WORK ITEM: Only the lines below from the one containing "M1134 1081H1155L1152 1117H1136Z" to the one containing "M473 1319 486 1272 624 1311 685 1319" should be repeated, both included and unchanged.

EXCERPTED RECORDS:
● ● ● ● ● ● ●

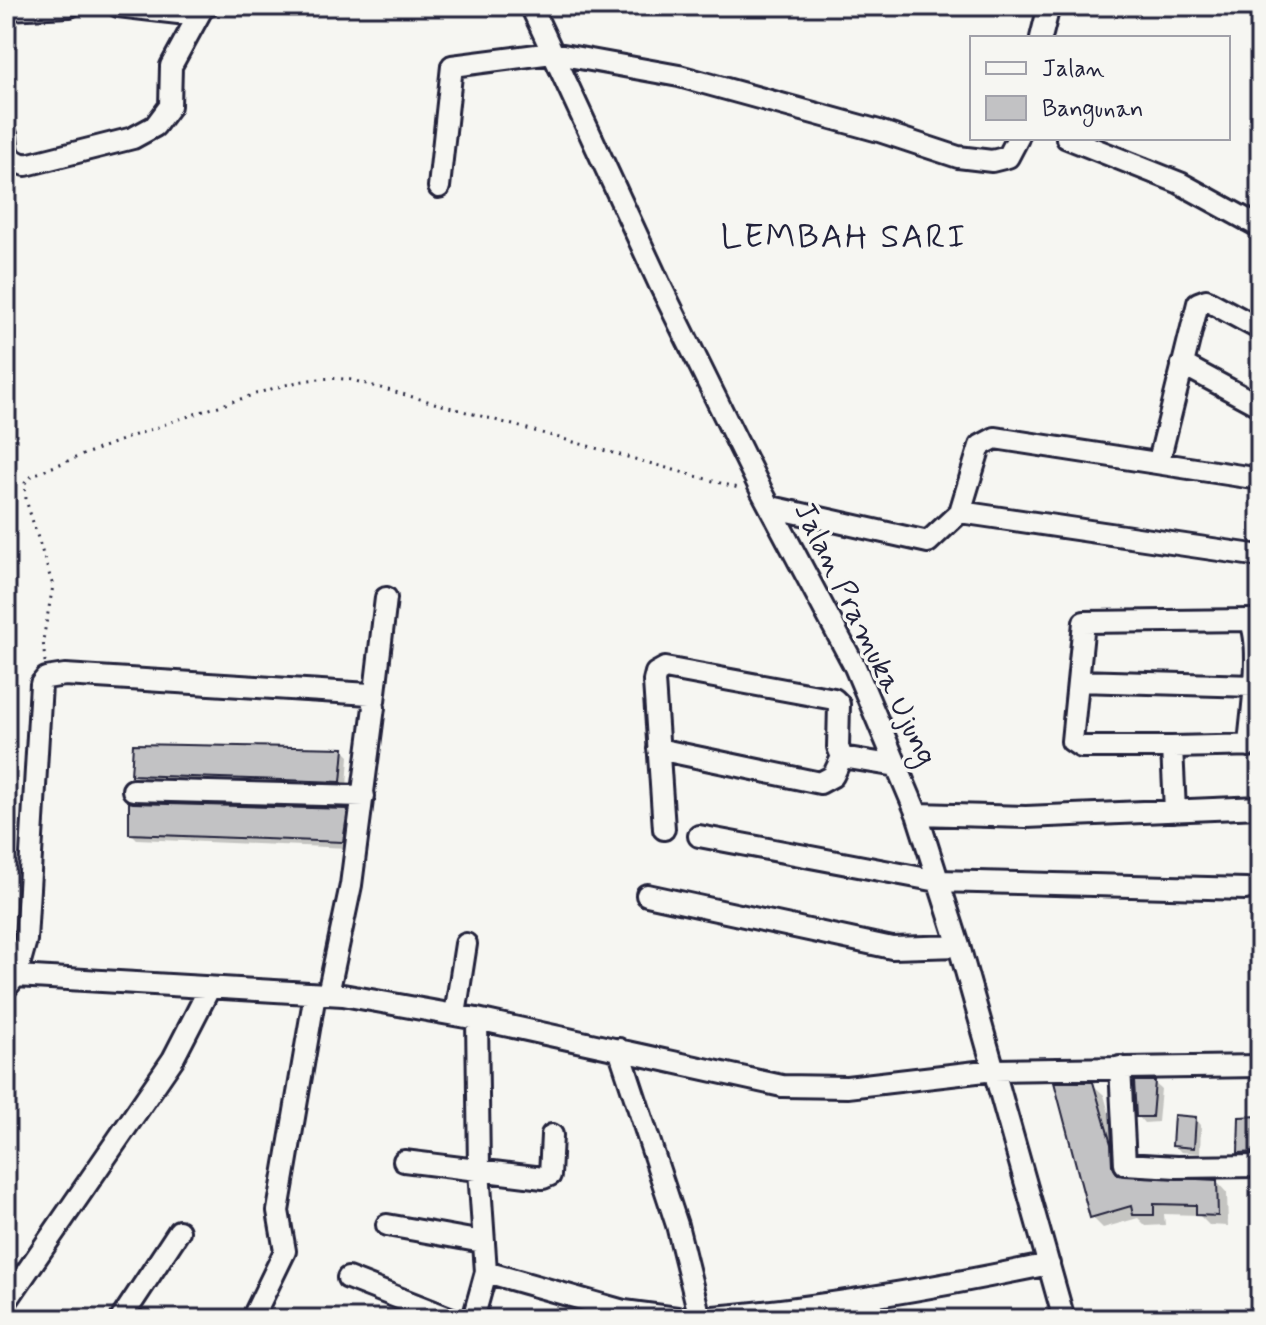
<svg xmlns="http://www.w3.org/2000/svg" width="1266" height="1325" font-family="Mynerve,sans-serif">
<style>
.shadow{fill:#0003}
.building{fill:#c2c2c4;stroke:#22223b;stroke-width:2}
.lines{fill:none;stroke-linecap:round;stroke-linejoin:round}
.minor-casing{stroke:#22223b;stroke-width:26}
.path{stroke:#22223b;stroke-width:3;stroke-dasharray:2 6;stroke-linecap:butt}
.minor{stroke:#f6f6f2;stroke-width:20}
.labels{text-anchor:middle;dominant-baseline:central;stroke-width:7;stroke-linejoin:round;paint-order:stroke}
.street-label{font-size:30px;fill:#22223b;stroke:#f6f6f2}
.quarter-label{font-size:34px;letter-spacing:2px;fill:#22223b;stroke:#f6f6f2}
</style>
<rect width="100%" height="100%" fill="#f6f6f2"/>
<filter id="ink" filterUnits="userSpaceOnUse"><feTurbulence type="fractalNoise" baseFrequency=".0125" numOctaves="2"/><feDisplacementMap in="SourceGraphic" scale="16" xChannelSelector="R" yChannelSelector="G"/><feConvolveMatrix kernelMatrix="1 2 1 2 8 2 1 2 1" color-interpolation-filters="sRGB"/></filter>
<g filter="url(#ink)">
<path class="shadow" d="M343 750 349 756 347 788 140 780 133 774Z
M347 811 353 817 349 848 137 839 131 833Z
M1154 1083 1161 1089 1158 1122 1144 1123 1138 1116Z
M1092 1084 1104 1095 1121 1156 1122 1178 1216 1181 1227 1193 1228 1226 1209 1225 1199 1215 1164 1214 1165 1225 1146 1226 1138 1218 1103 1228 1092 1217Z
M1195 1118 1201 1125 1200 1153 1181 1152 1174 1145Z
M1260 1118V1158H1246L1240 1152Z"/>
<path class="building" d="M133 744 344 748 341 782 131 775Z
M129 802 133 803 348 809 343 842 129 834Z
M1134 1081H1155L1152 1117H1136Z
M1054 1082H1093L1111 1144 1112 1165 1118 1175 1217 1180 1218 1216 1196 1215V1205L1154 1204V1215H1133L1131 1206 1090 1218Z
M1174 1115 1196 1117 1194 1148 1172 1146Z
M1260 1116V1152L1238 1153 1239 1117Z"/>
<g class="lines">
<g class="minor-casing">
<path id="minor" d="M118 6 187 14 207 6
M531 6 659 283 762 492 855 667 917 814 959 946 1064 1319
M6 9 70 6
M1041 38 1049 6
M6 135C7 153 8 160 26 165L133 138 155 126 170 106 171 66 201 11
M1067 138 1180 183 1260 227
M439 187 452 66 552 53 679 76 879 131 958 157 992 161 1008 157 1018 138
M1182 364 1260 406
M1159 461 1198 303 1206 300 1260 329
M771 507 928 542 960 512 1260 556
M960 512 980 446 995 438 1260 479
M1078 681 1254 686
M374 701 386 598
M1172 747H1081L1072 741 1084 622 1250 620C1263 647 1251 715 1249 746
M658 749 820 783 833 776 842 757
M133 790 364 796
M1175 811 1172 747 1260 745
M917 814 1026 817 1260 807
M664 829 654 681 656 673 665 668 834 699 839 704 838 747 842 757 897 766
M699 836 938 881 1246 889
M647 895 892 948 959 946
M16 976 343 995 477 1019 782 1086 847 1087 994 1070 1260 1066
M6 988 16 976 26 940 41 684 46 678 65 675 370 694 374 707 351 885 328 994
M455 1015 466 944
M477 1019 479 1170 486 1272
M619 1049 677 1225 700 1318
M1120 1067 1125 1164 1177 1167 1260 1166
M404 1161 543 1178 550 1175 552 1135
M387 1225 483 1242
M348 1278 452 1319
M6 1302 173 1059 209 989
M121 1319 179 1231
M252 1319 285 1251 278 1211 315 994
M473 1319 486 1272 624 1311 685 1319
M690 1319C811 1310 930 1289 1049 1264"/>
</g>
<path class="path" d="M45 662 43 640 53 586 26 500 25 483 33 475C96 449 160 425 225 404 267 391 307 373 352 380L742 489"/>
<use href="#minor" class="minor"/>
</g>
</g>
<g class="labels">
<g class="street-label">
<text transform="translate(865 634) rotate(64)">Jalan Pramuka Ujung</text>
</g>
<g class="quarter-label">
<text x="844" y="237">LEMBAH SARI</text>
</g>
</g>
<rect width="1266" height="1325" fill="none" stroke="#f6f6f2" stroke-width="32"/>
<rect x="16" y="16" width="1234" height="1293" fill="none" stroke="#22223b" stroke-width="3" filter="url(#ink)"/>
<rect x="970" y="36" width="260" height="104" fill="#f6f6f2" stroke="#a1a1a9" stroke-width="2"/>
<rect x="986" y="62" width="40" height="12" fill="#f6f6f2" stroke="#a1a1a9" stroke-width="2"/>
<text x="1042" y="76" font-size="24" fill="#22223b">Jalan</text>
<rect x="986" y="96" width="40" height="24" fill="#c2c2c4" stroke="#a1a1a9" stroke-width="2"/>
<text x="1042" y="116" font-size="24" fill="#22223b">Bangunan</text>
</svg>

● ● ● ● ● ● ●

RESPONSE TO THE TASK:
M1134 1081H1155L1152 1117H1136Z
M1054 1082H1093L1111 1144 1112 1165 1118 1175 1217 1180 1218 1216 1196 1215V1205L1154 1204V1215H1133L1131 1206 1090 1218Z
M1174 1115 1196 1117 1194 1148 1172 1146Z
M1260 1116V1152L1238 1153 1239 1117Z"/>
<g class="lines">
<g class="minor-casing">
<path id="minor" d="M118 6 187 14 207 6
M531 6 659 283 762 492 855 667 917 814 959 946 1064 1319
M6 9 70 6
M1041 38 1049 6
M6 135C7 153 8 160 26 165L133 138 155 126 170 106 171 66 201 11
M1067 138 1180 183 1260 227
M439 187 452 66 552 53 679 76 879 131 958 157 992 161 1008 157 1018 138
M1182 364 1260 406
M1159 461 1198 303 1206 300 1260 329
M771 507 928 542 960 512 1260 556
M960 512 980 446 995 438 1260 479
M1078 681 1254 686
M374 701 386 598
M1172 747H1081L1072 741 1084 622 1250 620C1263 647 1251 715 1249 746
M658 749 820 783 833 776 842 757
M133 790 364 796
M1175 811 1172 747 1260 745
M917 814 1026 817 1260 807
M664 829 654 681 656 673 665 668 834 699 839 704 838 747 842 757 897 766
M699 836 938 881 1246 889
M647 895 892 948 959 946
M16 976 343 995 477 1019 782 1086 847 1087 994 1070 1260 1066
M6 988 16 976 26 940 41 684 46 678 65 675 370 694 374 707 351 885 328 994
M455 1015 466 944
M477 1019 479 1170 486 1272
M619 1049 677 1225 700 1318
M1120 1067 1125 1164 1177 1167 1260 1166
M404 1161 543 1178 550 1175 552 1135
M387 1225 483 1242
M348 1278 452 1319
M6 1302 173 1059 209 989
M121 1319 179 1231
M252 1319 285 1251 278 1211 315 994
M473 1319 486 1272 624 1311 685 1319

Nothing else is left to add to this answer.